Citation needed for both your first and second paragraphs :)
As mentioned in my sibling comment [1] there are lots of definitions of dataflow. It's plausible that the model in CTM can be expressed entirely with async/await, but I'd like to see it.
As for the second claim, if it's caught on, then it should be easy to point to code that uses it. Or name some industrial systems that use it. There are some programming models that live only in specific industries but they also tend to leak out into open source over time.
And what programming language do those systems use? Are they using Mozart/Oz or something else? I wasn't aware of any production usage of that language but I could be wrong.
For data flow in industrial programming look at IEC 1131 which is a major standard. It's a different world and, no, it doesn't seem to leak out to the mainstream despite there being some very interesting solutions to i/o heavy concurrent problems.
Haskell has dataflow support too (just to mention a better known language), but not sure how popular this compared to all the other concurrency libraries Haskell provides.
I worked with LabView enough to have an opinion, I think.
The issue is that it isn't actually any easier or faster. The machine still needs to do the same synchronizations and cache invalidations. The engineer becomes very limited in what they can effectively do (recursive structures? They become like {} in Go, performance nightmares).
Labview is very effective in its niche, factory monitoring and automation, but I found beyond that it was a pain and a half.
> Labview is very effective in its niche, factory monitoring and automation, but I found beyond that it was a pain and a half.
I’ve never used Labview but it’s worth pointing out that it’s only one possible implementation, just like we have many different takes on other paradigms. I’ve heard people say that labviews specific design is somewhat flawed, but I can’t comment on that since I’ve not used it myself.
I wouldn't include Excel -- it's similar to but not the same as the model presented in the CTM book.
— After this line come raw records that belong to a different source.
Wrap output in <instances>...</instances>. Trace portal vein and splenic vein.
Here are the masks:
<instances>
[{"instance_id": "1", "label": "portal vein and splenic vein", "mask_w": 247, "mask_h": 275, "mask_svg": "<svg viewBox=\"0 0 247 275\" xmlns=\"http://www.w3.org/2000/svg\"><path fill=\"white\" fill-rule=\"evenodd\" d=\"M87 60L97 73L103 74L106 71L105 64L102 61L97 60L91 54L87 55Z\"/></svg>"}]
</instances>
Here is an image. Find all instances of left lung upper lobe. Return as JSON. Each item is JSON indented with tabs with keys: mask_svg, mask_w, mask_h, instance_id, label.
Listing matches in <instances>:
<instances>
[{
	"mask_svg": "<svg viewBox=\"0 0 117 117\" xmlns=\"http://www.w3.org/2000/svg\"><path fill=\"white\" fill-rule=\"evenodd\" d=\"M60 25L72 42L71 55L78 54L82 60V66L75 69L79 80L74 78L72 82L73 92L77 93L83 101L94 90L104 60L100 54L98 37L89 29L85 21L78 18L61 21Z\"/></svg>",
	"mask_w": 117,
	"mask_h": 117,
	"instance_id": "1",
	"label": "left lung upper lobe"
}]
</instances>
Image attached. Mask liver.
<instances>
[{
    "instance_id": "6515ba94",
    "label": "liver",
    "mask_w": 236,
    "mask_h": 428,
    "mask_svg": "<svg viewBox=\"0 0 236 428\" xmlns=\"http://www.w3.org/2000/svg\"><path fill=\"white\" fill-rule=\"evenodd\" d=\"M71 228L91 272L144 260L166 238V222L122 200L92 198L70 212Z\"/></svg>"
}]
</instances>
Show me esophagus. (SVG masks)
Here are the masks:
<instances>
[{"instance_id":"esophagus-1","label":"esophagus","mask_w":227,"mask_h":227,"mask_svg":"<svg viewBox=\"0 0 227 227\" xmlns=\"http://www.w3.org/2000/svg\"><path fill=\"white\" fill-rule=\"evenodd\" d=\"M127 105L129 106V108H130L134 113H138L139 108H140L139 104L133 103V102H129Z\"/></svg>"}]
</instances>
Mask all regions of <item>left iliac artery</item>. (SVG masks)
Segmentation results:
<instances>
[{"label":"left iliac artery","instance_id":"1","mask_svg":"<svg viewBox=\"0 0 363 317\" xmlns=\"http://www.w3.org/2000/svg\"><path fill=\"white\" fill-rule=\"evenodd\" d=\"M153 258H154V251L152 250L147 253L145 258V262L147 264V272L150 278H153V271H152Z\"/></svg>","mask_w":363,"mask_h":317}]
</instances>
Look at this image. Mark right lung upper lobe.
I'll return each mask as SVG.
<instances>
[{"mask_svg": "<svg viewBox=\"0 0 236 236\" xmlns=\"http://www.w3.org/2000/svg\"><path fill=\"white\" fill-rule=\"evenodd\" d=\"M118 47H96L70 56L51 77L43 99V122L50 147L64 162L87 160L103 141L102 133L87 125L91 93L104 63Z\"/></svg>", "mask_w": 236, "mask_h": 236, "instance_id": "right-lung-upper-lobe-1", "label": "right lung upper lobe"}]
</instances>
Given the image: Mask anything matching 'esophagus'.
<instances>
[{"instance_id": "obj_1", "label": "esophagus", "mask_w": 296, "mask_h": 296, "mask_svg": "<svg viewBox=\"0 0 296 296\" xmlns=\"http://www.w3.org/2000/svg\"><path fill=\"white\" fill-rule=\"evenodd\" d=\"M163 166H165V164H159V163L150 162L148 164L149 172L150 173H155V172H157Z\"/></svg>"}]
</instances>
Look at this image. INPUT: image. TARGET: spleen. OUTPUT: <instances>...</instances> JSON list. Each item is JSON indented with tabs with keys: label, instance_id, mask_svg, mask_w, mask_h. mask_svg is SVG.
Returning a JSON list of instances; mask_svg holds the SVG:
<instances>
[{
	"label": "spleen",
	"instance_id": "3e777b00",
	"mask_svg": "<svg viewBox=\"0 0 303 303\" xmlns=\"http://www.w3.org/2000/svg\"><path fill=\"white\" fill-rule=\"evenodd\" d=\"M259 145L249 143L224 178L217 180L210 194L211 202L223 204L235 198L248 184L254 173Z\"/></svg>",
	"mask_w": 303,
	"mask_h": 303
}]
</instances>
You could call "excel" dataflow but the problem with that term is that are a dozen distinct models that can be called "dataflow". Similar to why "Google Cloud Dataflow" is a bad product name. That's also dataflow but the term is so general that it's not useful.
For example, in Excel, derived cells are recomputed when their sources change. This is true of some dataflow proramming languages but not others, including the one in CTM. This is expensive and has a lot of bearing on the implementation.
In fact I learned a few years ago Excel is occasionally wrong in both directions:
- it fails to recompute cells that are dirty in the name of speed
- it recomputes cells that are clean even though it's not strictly necessary
That's probably a fine tradeoff for Excel but you wouldn't want a programming language with those semantics.
I've read about this paradigm in the literature, e.g. with the Lucid language and others. And the book goes into some depth about it.
But somehow this paradigm hasn't caught on, despite the constant production of new experimental languages. And I've never seen a real program in it -- e.g. one over 5K lines that people use.
Anyone have a conjecture on what happened? Is it flawed, or did nobody pay enough attention? I think there is some overlap with async/await which seems to be the dominant concurrency paradigm now (C#, JS, Python, Rust, etc.)
I think one issue is that real systems are composed of multiple languages, and it's hard to bridge programs with wildly different evaluation semantics with C or JavaScript code.
And I guess the paradigm is not "reactive". It wants to control the main loop, but in GUIs and networking code where async/await is appropriate, the app doesn't "own" the thread of control. A new paradigm for batch programs is perhaps of limited use.
I guess I sort of answered my own question -- the model doesn't solve enough problems to justify its cost. (Also, another issue is that it's a model of very fine-grained parallelism, where as coarse-grained parallelism with limited communication is faster. That's how people optimize in practice.)
I'm interested in any contrary opinions though.